**Task directions:**
Would you reproduce exactly the lines below from the one holding "Application" through the one holding "Sumate Koh Lanta Yai Safari", inclusive, and no others?

Recorded information START

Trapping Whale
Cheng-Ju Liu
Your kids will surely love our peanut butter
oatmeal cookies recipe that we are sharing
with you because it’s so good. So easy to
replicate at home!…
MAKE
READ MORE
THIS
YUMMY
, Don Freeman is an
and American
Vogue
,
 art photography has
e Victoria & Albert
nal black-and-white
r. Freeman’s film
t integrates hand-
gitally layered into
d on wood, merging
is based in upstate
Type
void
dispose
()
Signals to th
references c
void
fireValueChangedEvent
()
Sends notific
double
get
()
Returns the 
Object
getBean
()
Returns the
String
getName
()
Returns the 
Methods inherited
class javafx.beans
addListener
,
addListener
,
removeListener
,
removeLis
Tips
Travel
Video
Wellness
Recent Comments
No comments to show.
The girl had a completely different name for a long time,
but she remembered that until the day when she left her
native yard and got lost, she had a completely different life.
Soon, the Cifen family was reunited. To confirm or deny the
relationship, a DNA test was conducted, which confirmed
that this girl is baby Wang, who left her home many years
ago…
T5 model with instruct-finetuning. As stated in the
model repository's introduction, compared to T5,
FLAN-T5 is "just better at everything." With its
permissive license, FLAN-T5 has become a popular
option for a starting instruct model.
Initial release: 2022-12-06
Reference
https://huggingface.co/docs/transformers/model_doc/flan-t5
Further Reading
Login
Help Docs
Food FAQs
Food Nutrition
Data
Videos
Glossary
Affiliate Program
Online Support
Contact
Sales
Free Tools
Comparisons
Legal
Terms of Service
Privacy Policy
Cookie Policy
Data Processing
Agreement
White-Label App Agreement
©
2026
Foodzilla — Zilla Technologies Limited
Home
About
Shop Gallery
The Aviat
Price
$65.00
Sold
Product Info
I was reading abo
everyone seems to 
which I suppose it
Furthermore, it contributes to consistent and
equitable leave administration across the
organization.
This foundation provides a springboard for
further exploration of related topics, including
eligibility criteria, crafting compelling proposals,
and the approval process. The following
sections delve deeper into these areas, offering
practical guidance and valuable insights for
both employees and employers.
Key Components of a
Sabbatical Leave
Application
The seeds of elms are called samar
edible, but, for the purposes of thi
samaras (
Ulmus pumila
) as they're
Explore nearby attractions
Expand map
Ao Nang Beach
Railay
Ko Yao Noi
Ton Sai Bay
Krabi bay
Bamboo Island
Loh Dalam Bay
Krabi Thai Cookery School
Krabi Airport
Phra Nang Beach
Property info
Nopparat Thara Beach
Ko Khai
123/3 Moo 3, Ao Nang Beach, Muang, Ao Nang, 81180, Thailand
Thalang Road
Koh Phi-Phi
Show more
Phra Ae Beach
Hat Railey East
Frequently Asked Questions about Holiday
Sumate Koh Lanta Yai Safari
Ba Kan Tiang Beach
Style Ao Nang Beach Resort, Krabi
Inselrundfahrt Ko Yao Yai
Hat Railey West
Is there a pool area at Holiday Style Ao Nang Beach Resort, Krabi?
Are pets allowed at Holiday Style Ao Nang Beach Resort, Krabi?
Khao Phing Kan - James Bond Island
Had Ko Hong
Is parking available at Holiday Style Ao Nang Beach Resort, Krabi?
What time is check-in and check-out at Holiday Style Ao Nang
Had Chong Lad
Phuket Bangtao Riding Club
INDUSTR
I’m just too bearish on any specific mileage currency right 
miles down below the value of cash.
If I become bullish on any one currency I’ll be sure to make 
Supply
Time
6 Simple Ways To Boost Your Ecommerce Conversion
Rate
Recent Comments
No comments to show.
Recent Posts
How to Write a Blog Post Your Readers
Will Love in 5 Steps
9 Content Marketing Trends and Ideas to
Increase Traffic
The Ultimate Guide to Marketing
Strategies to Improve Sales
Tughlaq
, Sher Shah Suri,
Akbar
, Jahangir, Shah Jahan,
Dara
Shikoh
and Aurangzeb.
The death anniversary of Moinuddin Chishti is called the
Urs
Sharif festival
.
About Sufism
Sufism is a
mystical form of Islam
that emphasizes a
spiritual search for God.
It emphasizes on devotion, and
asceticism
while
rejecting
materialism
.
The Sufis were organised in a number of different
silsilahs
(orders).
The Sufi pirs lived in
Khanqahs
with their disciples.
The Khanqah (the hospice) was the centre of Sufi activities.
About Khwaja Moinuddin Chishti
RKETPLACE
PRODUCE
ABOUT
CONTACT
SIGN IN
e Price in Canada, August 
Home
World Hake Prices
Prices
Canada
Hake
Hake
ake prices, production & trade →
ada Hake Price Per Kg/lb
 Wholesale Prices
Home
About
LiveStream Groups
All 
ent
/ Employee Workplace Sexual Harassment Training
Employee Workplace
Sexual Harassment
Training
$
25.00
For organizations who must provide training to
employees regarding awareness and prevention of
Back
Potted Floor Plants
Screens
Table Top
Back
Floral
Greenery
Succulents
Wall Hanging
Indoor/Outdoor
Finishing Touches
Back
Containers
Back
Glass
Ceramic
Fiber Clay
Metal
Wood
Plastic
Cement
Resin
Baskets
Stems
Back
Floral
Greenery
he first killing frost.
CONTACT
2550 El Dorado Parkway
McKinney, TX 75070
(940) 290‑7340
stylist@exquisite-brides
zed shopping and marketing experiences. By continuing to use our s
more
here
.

Recorded information END

**Task response:**
Application
The seeds of elms are called samar
edible, but, for the purposes of thi
samaras (
Ulmus pumila
) as they're
Explore nearby attractions
Expand map
Ao Nang Beach
Railay
Ko Yao Noi
Ton Sai Bay
Krabi bay
Bamboo Island
Loh Dalam Bay
Krabi Thai Cookery School
Krabi Airport
Phra Nang Beach
Property info
Nopparat Thara Beach
Ko Khai
123/3 Moo 3, Ao Nang Beach, Muang, Ao Nang, 81180, Thailand
Thalang Road
Koh Phi-Phi
Show more
Phra Ae Beach
Hat Railey East
Frequently Asked Questions about Holiday
Sumate Koh Lanta Yai Safari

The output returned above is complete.